4. A lot of noises (small durations) have been ignored and are considered part of the audio stamp do delays
Therefore, Karan wrote a script called "tpt2rttm.sh" (find it in scripts folder) to convert .tpt file to .rttm format so that they can be treated as ground truth for evaluation purposes.
Results?
Results below are shown for one file "2014-01-01_0000_US_CNN_Erin_Burnett_Out_Front.mp4" for which we took output by module above to be ground truth
<TOTAL SPK = 53 ( original 43 : as shown by TPT file)
EVAL TIME = 3572.00 secs
EVAL SPEECH = 3468.75 secs ( 97.1 percent of evaluated time)
SCORED TIME = 901.61 secs ( 25.2 percent of evaluated time)
SCORED SPEECH = 810.60 secs ( 89.9 percent of scored time)
---------------------------------------------
MISSED SPEECH = 13.14 secs ( 1.5 percent of scored time)
FALARM SPEECH = 91.01 secs ( 10.1 percent of scored time)<
---------------------------------------------
SCORED SPEAKER TIME = 810.60 secs (100.0 percent of scored speech)
MISSED SPEAKER TIME = 13.14 secs ( 1.6 percent of scored speaker time)
FALARM SPEAKER TIME = 91.01 secs ( 11.2 percent of scored speaker time)
SPEAKER ERROR TIME = 445.53 secs ( 55.0 percent of scored speaker time)
---------------------------------------------
OVERALL SPEAKER DIARIZATION ERROR = 67.81 percent `(ALL)
There can be many possible reasons for bad results:
1. In TPT files there was a delay for each speaker turn that can lead to missed speech and particularly cases of false alarm.
2. SAD (Speaker activity detection) module needs to be improved to remove segments with commercials, music or any other types of noises. We are trying to figure out if we can get the audio segments with commercials and music marked separately in the ".seg" files so that we can train our own GMM models to remove these type of segments while clustering.
3. Bad Clustering : For that Karan is trying more clustering methods like ILP & BIC based clustering to check if they can produce better results.
Diarization using pyCASP
In the last leg of the GSOC, we experimented with PyCASP at HPC cluster in CWRU to adapt it for speaker diarization project on our NewsScape corpus.
PyCASP is designed in way that it can run with CUDA in the backhand, therefore allows successful use of GPU's and parallel programming to make the system fast.
Diarization using PyCASP vs LIUM
Diarization on same file referred in previous blog we attained better results. And PyCASP is able to detect speaker boundaries quite perfectly
Evaluation with LIUM on file : 2014-01-01_0000_US_CNN_Erin_Burnett_Out_Front.mp4 (Time Taken : 1 hour 52 minutes)
EVAL TIME = 3572.00 secs
EVAL SPEECH = 3468.75 secs ( 97.1 percent of evaluated time)
SCORED TIME = 901.61 secs ( 25.2 percent of evaluated time)
SCORED SPEECH = 810.60 secs ( 89.9 percent of scored time)
---------------------------------------------
MISSED SPEECH = 13.14 secs ( 1.5 percent of scored time)
FALARM SPEECH = 91.01 secs ( 10.1 percent of scored time)
---------------------------------------------
SCORED SPEAKER TIME = 810.60 secs (100.0 percent of scored speech)
_ _ _ _
◆ **To be done**
1. Write out the stretch of the diarization extract from "FALARM SPEAKER TIME" through "of false alarm.".
2. For each statement, say yes or no according to the diarization extract and quote the words that settle it. (a) The script that converts .tpt files to .rttm format is called "tpt2rttm.sh". (b) The LIUM evaluation on the Erin Burnett file took less than an hour. (c) Karan is trying ILP and BIC based clustering.
The items after the diarization extract aren't needed for anything here.
_ _ _ _
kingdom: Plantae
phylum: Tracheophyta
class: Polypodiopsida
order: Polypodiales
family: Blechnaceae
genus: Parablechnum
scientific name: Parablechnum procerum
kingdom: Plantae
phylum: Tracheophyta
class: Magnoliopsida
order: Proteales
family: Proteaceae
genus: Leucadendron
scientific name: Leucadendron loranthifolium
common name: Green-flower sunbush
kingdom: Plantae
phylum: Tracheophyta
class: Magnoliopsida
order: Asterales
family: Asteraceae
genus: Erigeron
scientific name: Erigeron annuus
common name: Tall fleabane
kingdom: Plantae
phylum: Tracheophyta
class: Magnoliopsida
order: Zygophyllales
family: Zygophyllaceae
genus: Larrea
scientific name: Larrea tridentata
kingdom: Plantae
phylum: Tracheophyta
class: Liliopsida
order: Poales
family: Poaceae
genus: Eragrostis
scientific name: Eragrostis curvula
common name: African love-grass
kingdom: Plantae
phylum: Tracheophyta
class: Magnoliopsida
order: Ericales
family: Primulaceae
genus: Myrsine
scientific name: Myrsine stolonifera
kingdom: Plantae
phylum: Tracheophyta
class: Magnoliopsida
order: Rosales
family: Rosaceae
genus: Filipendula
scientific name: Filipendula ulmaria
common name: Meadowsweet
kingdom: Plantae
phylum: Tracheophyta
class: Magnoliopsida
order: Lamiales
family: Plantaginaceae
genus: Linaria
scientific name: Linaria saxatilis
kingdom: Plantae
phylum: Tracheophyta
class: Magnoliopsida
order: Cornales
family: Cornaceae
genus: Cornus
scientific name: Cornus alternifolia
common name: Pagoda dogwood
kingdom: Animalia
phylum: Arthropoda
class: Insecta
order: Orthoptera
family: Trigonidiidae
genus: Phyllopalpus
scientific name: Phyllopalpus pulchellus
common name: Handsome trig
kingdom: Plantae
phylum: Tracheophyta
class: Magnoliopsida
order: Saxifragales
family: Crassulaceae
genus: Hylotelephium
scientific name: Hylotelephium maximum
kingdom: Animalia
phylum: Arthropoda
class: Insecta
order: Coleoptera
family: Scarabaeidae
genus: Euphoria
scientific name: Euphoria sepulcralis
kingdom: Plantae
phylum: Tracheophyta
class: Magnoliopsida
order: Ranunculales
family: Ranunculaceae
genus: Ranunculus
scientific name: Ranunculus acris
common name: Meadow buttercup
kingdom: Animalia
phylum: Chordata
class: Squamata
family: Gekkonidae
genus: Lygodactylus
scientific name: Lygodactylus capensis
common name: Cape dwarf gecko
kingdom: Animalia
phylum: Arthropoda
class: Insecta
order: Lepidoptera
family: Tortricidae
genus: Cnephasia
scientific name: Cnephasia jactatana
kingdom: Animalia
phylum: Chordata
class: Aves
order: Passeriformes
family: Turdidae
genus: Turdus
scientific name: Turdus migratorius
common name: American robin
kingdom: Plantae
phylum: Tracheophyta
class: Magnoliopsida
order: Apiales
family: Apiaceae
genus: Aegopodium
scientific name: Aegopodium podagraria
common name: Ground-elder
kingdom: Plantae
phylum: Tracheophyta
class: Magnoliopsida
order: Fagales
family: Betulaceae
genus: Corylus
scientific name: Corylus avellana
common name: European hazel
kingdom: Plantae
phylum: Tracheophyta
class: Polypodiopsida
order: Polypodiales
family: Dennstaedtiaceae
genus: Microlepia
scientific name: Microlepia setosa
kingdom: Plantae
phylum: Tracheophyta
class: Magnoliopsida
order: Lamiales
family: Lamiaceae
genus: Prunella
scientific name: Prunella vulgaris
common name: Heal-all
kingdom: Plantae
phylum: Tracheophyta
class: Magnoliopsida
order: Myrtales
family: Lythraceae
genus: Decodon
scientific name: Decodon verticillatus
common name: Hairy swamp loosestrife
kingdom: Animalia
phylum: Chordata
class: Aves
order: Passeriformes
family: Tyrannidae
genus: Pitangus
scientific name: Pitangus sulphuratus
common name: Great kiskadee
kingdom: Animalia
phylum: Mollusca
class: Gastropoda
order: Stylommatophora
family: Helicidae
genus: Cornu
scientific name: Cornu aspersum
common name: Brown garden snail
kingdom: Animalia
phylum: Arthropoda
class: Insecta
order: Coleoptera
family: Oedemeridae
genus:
_ _ _ _
◆ **Task-by-task results**
1.
FALARM SPEAKER TIME = 91.01 secs ( 11.2 percent of scored speaker time)
SPEAKER ERROR TIME = 445.53 secs ( 55.0 percent of scored speaker time)
---------------------------------------------
OVERALL SPEAKER DIARIZATION ERROR = 67.81 percent `(ALL)
There can be many possible reasons for bad results:
1. In TPT files there was a delay for each speaker turn that can lead to missed speech and particularly cases of false alarm.

2.
(a) Yes: "Karan wrote a script called "tpt2rttm.sh""
(b) No: "Time Taken : 1 hour 52 minutes"
(c) Yes: "Karan is trying more clustering methods like ILP & BIC based clustering"